#### [WHAT YOU SHOULD DO]
Below are the records; give again exactly the lines that run from the one with "引發台灣社會高度關注。面對近期在臺發生的跨境" through the last line.

◇ ◇ ◇ ◇ ◇

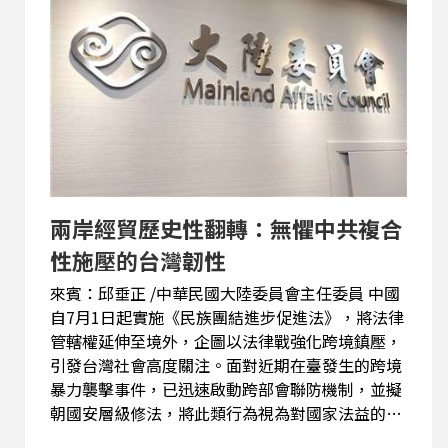
弄的傳播，建立起堅韌的社會防線。 今天我們要請
認知戰專家劉文斌教授帶大家一起深入了解什麼是
認知戰，大家怎麼在不知不覺中接受了一些似是而
非的想法。
兩岸經貿歷史性翻轉：無懼中共複合
性施壓的台灣韌性
來賓：邱垂正 /中華民國大陸委員會主任委員 中國
自7月1日起實施《民族團結進步促進法》，將法律
管轄權延伸至境外，企圖以法律戰強化跨境鎮壓，
引發台灣社會高度關注。面對近期在臺發生的跨境
暴力襲擊事件，已迅速啟動跨部會聯防機制，並擬
朝國安層級修法，將此類行為視為對國家法益的嚴
重侵害並予以重罰。 兩岸經貿結構已發生歷史性翻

◇ ◇ ◇ ◇ ◇

#### [ANSWER TO THE PROBLEM]
引發台灣社會高度關注。面對近期在臺發生的跨境
暴力襲擊事件，已迅速啟動跨部會聯防機制，並擬
朝國安層級修法，將此類行為視為對國家法益的嚴
重侵害並予以重罰。 兩岸經貿結構已發生歷史性翻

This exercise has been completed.